Tahun ini saya memilih merayakan tanggal 21 September dengan cara yang sedikit berbeda. Saya marah pada hari-hari sebelum tanggal 21, tetapi melalui kemarahan itu saya teringat. Kemarahan membantu kita mengingat. Dengan mengingat, kita belajar. Dan ketika kita belajar, kita tidak ditakdirkan untuk mengulangi kesalahan di masa lalu.

Saya mengusulkan ritual baru untuk tanggal 21 September. Mirip dengan cara pembuatan peringatan perang, saya ingin menggunakan bunga. Saya memikirkan sampaguita, karena kedekatannya dengan Filipina, dan fakta bahwa itu adalah bunga yang mekar di malam hari – sebuah simbol yang cocok. Saya membayangkan orang-orang yang selamat dari Darurat Militer mengenakan karangan bunga sampaguita, yang dihias oleh anak-anak, teman, dan keluarga. Saya membayangkan berjalan-jalan dengan sekuntum bunga sampaguita kecil yang ditempelkan di baju saya. Saya membayangkan Bantayog ng mga Bayani penuh dengan orang-orang dengan persembahan yang menceritakan kisah-kisah tentang bagaimana mereka secara kreatif melakukan perlawanan selama masa-masa kelam itu. Aku membayangkan, berharap, dan bermimpi lagi. Itu adalah perasaan yang memberdayakan, menyegarkan, dan saya mendapatkan kekuatan darinya.

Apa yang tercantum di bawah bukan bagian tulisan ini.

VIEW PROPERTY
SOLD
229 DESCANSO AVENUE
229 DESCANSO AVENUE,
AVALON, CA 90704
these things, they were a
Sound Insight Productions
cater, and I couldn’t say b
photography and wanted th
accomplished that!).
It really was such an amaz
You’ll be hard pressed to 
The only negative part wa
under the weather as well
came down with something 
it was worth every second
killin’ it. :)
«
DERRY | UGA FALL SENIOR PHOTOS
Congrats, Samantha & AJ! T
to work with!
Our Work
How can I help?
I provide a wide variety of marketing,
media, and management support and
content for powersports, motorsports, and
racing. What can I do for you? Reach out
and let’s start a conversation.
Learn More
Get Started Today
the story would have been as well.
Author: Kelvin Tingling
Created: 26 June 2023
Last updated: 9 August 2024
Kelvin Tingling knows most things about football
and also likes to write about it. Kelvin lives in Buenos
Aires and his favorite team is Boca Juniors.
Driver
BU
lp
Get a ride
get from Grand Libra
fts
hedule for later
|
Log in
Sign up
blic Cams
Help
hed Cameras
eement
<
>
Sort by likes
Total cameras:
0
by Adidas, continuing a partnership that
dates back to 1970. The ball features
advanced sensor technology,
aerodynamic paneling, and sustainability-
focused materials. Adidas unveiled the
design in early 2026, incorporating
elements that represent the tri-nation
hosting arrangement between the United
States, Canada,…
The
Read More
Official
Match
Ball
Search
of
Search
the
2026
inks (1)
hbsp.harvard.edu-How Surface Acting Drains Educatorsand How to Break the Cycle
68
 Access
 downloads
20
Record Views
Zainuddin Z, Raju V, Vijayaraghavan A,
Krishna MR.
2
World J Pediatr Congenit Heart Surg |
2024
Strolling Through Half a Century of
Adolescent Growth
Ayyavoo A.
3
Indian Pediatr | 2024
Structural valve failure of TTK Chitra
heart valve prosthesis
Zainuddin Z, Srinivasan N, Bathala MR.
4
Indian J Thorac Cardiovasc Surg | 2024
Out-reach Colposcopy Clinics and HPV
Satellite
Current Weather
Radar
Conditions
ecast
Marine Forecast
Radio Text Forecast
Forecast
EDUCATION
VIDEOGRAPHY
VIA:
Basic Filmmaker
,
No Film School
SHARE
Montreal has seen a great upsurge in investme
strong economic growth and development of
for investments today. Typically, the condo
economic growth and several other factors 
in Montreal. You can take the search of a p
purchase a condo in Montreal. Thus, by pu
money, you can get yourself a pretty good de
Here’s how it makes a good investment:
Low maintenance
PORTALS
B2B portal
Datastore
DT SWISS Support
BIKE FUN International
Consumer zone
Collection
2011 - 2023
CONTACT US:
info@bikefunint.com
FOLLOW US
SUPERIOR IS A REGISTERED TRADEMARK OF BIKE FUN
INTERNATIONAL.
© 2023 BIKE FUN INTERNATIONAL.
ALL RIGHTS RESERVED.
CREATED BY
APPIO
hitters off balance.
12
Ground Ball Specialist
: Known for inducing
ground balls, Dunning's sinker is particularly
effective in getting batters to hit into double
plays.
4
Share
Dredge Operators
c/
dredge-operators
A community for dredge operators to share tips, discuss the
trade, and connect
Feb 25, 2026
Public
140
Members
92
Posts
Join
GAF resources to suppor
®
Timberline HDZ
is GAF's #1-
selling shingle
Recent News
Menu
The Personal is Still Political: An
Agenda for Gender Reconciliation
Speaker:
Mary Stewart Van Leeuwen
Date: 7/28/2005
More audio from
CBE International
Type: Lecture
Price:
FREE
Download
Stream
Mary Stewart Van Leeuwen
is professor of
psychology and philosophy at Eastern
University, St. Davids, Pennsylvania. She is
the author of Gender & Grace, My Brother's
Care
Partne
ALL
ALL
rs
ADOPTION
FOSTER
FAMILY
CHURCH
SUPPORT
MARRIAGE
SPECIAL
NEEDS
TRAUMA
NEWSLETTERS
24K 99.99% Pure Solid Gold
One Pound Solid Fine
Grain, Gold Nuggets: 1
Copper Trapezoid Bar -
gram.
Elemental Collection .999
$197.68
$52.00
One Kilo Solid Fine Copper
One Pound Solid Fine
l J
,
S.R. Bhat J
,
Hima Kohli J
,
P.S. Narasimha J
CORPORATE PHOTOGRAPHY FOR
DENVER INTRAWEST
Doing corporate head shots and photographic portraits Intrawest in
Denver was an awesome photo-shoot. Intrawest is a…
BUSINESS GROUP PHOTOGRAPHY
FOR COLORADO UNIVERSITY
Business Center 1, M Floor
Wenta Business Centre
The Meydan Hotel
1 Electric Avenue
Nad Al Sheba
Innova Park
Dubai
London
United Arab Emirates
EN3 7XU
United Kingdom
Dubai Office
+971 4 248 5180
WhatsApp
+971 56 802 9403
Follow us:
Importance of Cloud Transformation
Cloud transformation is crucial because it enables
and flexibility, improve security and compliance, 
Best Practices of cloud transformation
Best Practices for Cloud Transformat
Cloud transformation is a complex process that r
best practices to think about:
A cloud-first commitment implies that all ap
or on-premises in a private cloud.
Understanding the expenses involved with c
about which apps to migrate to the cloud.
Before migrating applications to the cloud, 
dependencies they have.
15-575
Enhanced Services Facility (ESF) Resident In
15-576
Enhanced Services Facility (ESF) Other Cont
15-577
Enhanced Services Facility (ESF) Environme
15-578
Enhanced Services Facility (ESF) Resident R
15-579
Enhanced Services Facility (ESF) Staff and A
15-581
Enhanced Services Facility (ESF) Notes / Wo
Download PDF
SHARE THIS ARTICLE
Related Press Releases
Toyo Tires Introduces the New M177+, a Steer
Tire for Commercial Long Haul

Jadi marilah kita menghormati ribuan warga Filipina yang menolak, berjuang, mengajukan pertanyaan dan percaya bahwa hal yang lebih baik mungkin terjadi. Melalui kekuatan mereka kita tetap bebas. Ini adalah, dan akan selalu menjadi, kisah orang Filipina. Mari kita ceritakan bersama kami di tengah narasi.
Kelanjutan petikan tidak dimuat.